05. February 2008

A true story

Youssef was talking to the mango farmers.

“What does your father do?”

He knew this answer was going to be the end of their conversation - it always was.

“We’re zabaleen.”

“Oh right,” said the farmers looking at each other.

Youssef’s family lived and worked in the rubbish collecting area of Cairo. Bottom of the social ladder. If, indeed, it even registered on the social ladder.

The next day Youssef met the farmers again at his post in the delta. His stint of military service was over half way through.

“Do you come across mangoes?” the farmers asked.

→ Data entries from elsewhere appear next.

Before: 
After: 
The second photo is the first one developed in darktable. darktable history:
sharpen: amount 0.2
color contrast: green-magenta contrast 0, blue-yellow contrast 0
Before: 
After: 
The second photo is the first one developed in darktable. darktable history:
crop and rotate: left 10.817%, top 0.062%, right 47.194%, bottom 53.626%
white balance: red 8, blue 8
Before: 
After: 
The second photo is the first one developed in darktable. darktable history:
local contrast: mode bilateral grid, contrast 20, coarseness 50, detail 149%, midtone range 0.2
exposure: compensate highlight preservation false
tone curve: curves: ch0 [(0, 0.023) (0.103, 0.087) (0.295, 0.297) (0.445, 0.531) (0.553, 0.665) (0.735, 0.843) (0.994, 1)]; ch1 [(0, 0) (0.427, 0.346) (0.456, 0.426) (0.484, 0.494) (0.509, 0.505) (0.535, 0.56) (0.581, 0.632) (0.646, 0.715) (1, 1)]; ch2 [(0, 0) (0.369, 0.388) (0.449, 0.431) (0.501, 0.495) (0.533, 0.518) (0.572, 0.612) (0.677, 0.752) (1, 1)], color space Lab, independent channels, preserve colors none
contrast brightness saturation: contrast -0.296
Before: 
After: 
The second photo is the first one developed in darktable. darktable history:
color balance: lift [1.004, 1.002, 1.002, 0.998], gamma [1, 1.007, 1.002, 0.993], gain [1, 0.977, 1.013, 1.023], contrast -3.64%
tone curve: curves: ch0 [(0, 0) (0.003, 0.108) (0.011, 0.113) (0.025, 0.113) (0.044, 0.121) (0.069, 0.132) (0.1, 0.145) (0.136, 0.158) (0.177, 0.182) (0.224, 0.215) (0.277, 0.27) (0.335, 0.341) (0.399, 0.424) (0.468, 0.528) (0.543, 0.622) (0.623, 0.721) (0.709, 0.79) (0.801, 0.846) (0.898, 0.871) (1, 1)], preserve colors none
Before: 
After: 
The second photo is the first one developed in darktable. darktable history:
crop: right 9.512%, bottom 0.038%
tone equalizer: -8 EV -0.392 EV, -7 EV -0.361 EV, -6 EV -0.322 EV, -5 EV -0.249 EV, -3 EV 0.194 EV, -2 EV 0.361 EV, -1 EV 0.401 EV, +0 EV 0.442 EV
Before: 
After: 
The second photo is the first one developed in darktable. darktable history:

A bit of a stupid question really, most of Cairo’s refuse ended up with the zabaleen.

“Yes.”

***

And so it was that one young man with one of the country’s dirtiest jobs, came to be the first and only mango seed collector in his area. Summer months are spent working 24hours a day collecting the discarded seeds of the city’s favourite fruit, drying them and transporting the kernel to his friends in the delta for replanting.

2 Comments

1. Lynda commented on February 05, 2008 at 5:20 am

I like that story. I am still struggling with my ‘Garbage City’ reportage.. somehow everything I write comes off flippant or superficial - and the Zabaleen deserve more than that.

2. insteadi commented on February 05, 2008 at 7:12 am

Thanks. I think it’s a difficult to write about people who have such different lives, particularly when they are at the bottom of society’s hierarchy. It can just seem patronising.

I haven’t really written about them for the same reasons you cite, but I loved this story.